YOUR GOAL
Exactly as written, restate the material below from its first line through the line containing "In this syntax, variables", and stop there.

*** PROVIDED ENTRIES ***

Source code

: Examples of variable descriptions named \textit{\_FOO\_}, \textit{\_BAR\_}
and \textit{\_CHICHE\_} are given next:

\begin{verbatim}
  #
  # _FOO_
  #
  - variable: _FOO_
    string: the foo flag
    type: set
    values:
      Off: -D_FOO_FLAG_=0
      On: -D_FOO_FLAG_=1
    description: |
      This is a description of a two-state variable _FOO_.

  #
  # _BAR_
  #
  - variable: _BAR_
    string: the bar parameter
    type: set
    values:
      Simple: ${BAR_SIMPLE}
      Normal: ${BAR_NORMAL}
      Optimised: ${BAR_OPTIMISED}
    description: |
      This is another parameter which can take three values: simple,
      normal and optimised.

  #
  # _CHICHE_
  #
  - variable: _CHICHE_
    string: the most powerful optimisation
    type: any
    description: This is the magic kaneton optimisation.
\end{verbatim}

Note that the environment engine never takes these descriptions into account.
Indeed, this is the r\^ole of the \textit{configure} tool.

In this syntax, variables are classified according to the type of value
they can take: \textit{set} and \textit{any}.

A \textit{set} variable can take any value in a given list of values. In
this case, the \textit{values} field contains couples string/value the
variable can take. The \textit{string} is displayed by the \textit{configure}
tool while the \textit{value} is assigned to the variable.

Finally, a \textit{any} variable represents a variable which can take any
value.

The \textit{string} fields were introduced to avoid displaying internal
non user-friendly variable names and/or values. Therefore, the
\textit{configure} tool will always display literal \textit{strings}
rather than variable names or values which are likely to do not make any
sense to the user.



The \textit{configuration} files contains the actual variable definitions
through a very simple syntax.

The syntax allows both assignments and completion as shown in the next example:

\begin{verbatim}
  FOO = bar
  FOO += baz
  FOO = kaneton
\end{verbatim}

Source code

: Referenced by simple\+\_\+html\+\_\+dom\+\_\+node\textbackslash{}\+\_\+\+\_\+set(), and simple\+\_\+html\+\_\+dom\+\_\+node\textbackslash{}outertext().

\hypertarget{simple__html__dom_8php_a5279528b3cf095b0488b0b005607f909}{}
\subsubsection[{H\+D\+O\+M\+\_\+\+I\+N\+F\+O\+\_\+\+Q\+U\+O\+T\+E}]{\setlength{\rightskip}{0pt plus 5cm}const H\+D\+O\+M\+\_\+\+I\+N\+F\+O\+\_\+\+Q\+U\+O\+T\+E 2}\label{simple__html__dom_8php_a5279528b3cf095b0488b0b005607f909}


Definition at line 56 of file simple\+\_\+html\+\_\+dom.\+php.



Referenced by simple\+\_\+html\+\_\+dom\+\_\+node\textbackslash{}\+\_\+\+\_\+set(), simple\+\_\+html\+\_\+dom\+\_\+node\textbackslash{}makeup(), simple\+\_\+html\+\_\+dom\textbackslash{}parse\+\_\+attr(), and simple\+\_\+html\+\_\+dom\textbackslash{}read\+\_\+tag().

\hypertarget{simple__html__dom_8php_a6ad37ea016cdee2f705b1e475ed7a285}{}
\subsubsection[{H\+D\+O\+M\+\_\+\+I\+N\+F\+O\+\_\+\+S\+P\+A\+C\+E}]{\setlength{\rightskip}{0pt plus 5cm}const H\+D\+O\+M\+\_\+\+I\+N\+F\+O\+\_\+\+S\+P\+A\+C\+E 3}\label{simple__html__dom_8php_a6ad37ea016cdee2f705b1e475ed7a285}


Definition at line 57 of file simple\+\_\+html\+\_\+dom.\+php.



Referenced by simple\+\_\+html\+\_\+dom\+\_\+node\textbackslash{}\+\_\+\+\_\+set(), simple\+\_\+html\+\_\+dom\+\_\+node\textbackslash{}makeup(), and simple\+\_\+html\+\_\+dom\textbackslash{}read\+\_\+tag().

***

ANSWER TO THIS PROBLEM
Source code

: Examples of variable descriptions named \textit{\_FOO\_}, \textit{\_BAR\_}
and \textit{\_CHICHE\_} are given next:

\begin{verbatim}
  #
  # _FOO_
  #
  - variable: _FOO_
    string: the foo flag
    type: set
    values:
      Off: -D_FOO_FLAG_=0
      On: -D_FOO_FLAG_=1
    description: |
      This is a description of a two-state variable _FOO_.

  #
  # _BAR_
  #
  - variable: _BAR_
    string: the bar parameter
    type: set
    values:
      Simple: ${BAR_SIMPLE}
      Normal: ${BAR_NORMAL}
      Optimised: ${BAR_OPTIMISED}
    description: |
      This is another parameter which can take three values: simple,
      normal and optimised.

  #
  # _CHICHE_
  #
  - variable: _CHICHE_
    string: the most powerful optimisation
    type: any
    description: This is the magic kaneton optimisation.
\end{verbatim}

Note that the environment engine never takes these descriptions into account.
Indeed, this is the r\^ole of the \textit{configure} tool.

In this syntax, variables are classified according to the type of value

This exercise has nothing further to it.